The causes of rising absence are likely to involve mental health issues, family disruption, trauma, but also, after lockdown, a broken habit of simply turning up. What also worries me is that the issue might be even worse than it appears – teachers talk of the practice of “lapping”, where pupils go to school, register, but then spend the day wandering the corridors rather than attending class.
Jenny Gilruth, the Scottish Education Secretary, has promised to raise the issue when she next meets Cosla, the collective body of Scotland’s local councils. She needs to get a shift on, and to treat the subject as the priority it deserves to be. To properly understand what’s going on, we need a full investigation into the reasons children are taking so much time off, and why in so many cases their parents are letting them. How are different councils addressing the issue, given the wide regional disparity in statistics? How do absence levels compare across the family income range, as well as across sex, ethnicity and neurodiversity? And is central government providing the necessary data and support to enable a national effort to address this crisis?

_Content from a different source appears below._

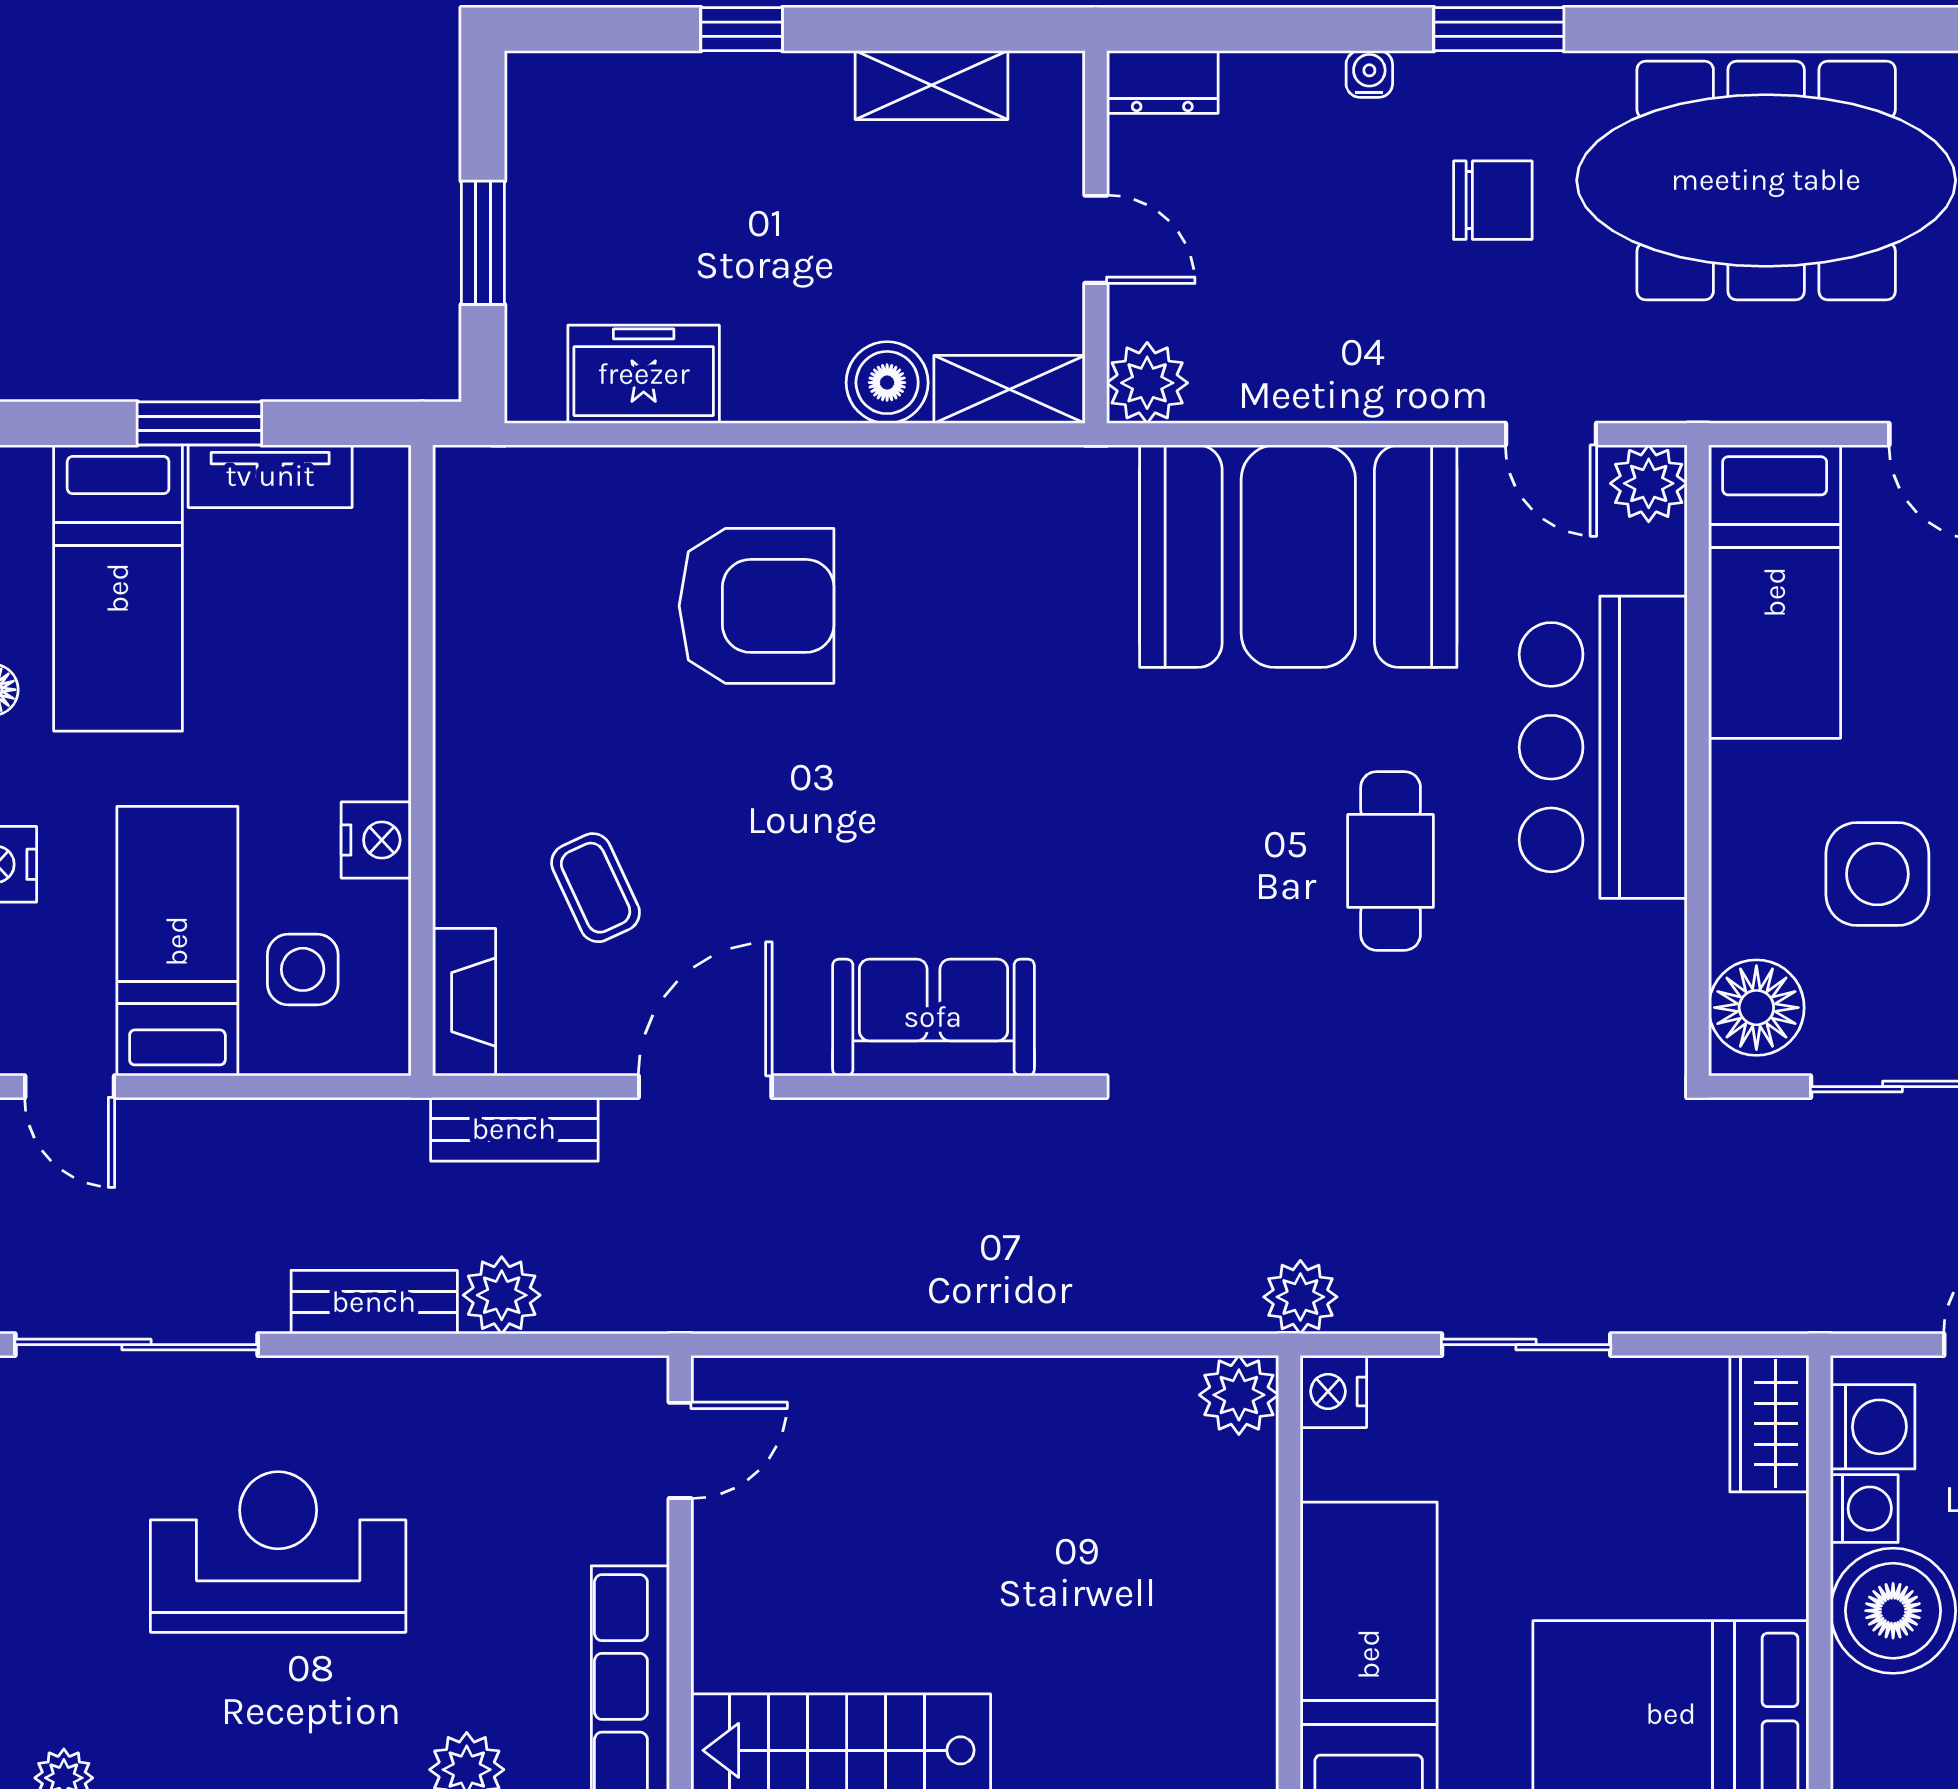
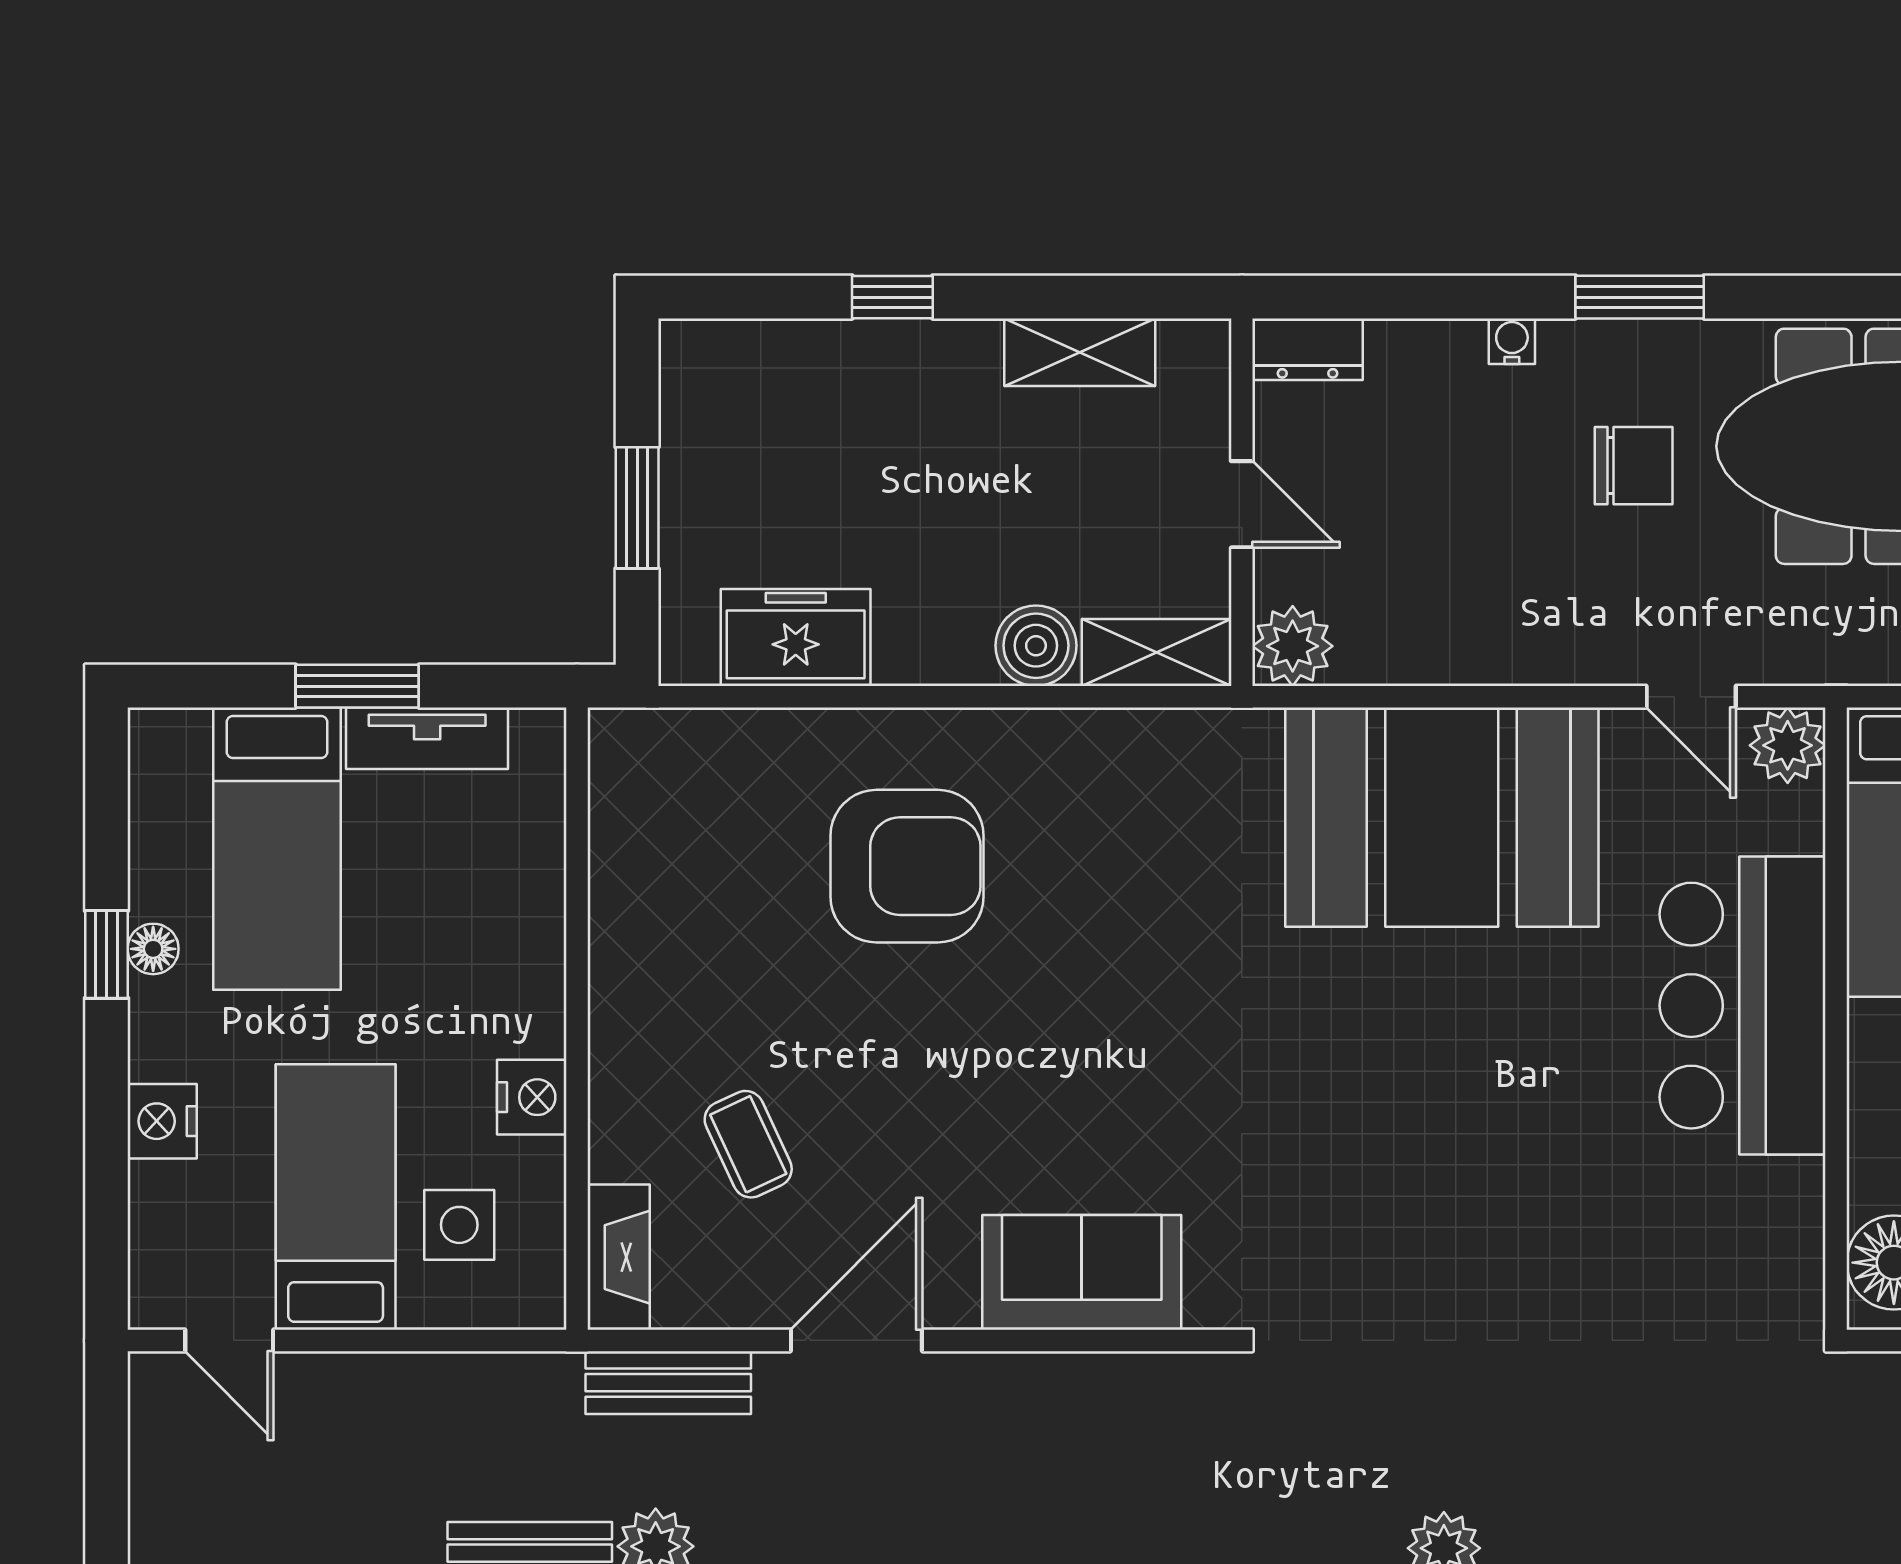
cafe table: (1391, 861) -> (1533, 1118), removed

The SNP government’s approach to education has been lacking in far too many areas over the years. Problems in the curriculum and in the way Scotland’s schools are run, in kowtowing to vested interests that value the producer above the consumer, should long ago have been addressed. Instead they have been allowed to fester.
Now it appears that, whenever it suits them, many children have just decided to stop going to school, and that their parents are happy to go along with it. If all the previous evidence about educational decline has failed to snap the SNP into action, perhaps this might be the one that ministers simply can’t ignore. It should be.